|December 8, 2003
PROTOCOL OF PAN AFRICAN PARLIAMENT IS NOW RATIFIED
Alpha Oumar Konaré, Chair of the African Union Commission, confirmed that the Pan African Parliament has received sufficient ratifications and will therefore enter into force in 30 days (on 14 December 2003). Although the permanent seat of the Pan African Parliament will be in Addis Ababa, the administrative capital city of the African Union, the constituent republic of South Africa has offered to host the first session of the parliament.
African Union Commission Headquarters, Addis Ababa
Thabo Mbeki, president of the African Union's constituent republic of South Africa said on November 26, 2003, "the Parliament will therefore enable the peoples of Africa, acting through their elected representatives, to make a major contribution in terms of the Union's objective to promote democratic principles and institutions, popular participation and good governance."

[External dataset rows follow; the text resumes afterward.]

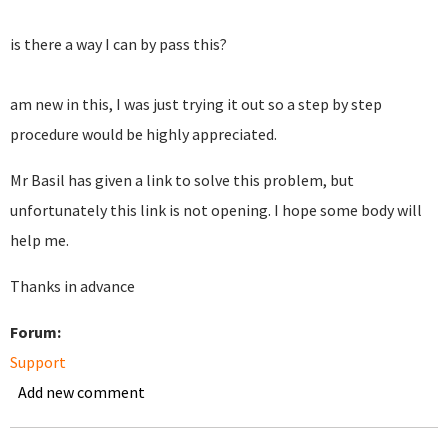
is there a way I can by pass this?
am new in this, I was just trying it out so a step by step
procedure would be highly appreciated.
Mr Basil has given a link to solve this problem, but
unfortunately this link is not opening. I hope some body will
help me.
Thanks in advance
Forum:
Support
Add new comment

"I am pleased to note," Mbeki said, "that this parliament (of South Africa) will vote today in both this house and the NCOP to elect South Africa's first Pan African Parliamentarians, who will attend the first session of the Parliament scheduled for January next year (2004)."
The ratification became effective after a quick succession of ratifications by the AU's constituent republics of Egypt, Senegal, Zambia and Angola.
The press releases circulated by the AU Commission stated that the ratification became effective when Senegal's permanent representative to the commission deposited his state's instrument of ratification on November 14, 2003. However, Senegal was the 24th republic to ratify the protocol establishing the Pan African Parliament. A simple majority of AU member states is 27, not 24 (there are 53 states, excluding Morocco that abstained in protest over inclusion of the Sahrawi Republic, and Northern Somalia - Puntland - and other secessionist regions across Africa, which the AU Assembly has declined to recognize).
Angola, which was the 26th state to deposit its instrument of ratification, did so on 28 November 2003. According to the AU Commission the protocol will come into force on December 14, 2003. The correct date for entry into force should fall on, or after, 28 December, 2003. The confusion may stem from a popular misconception that there are only 48 states in Africa.
This misconception is a result of excluding island states from the count. The correct, current and full number of states in Africa is 54. It seems that someone at the Commission in Addis Ababa (whoever is in charge of preparing the press kit) is using a map of Africa that lacks offshore features, or perhaps even some of the smaller states of continental Africa.
In any event Oumar Konare and Patrick Mazimhaka, as well as other members of the Commission, are to be congratulated for their efforts in pressing for the early ratification of the protocol establishing the Pan-African Parliament.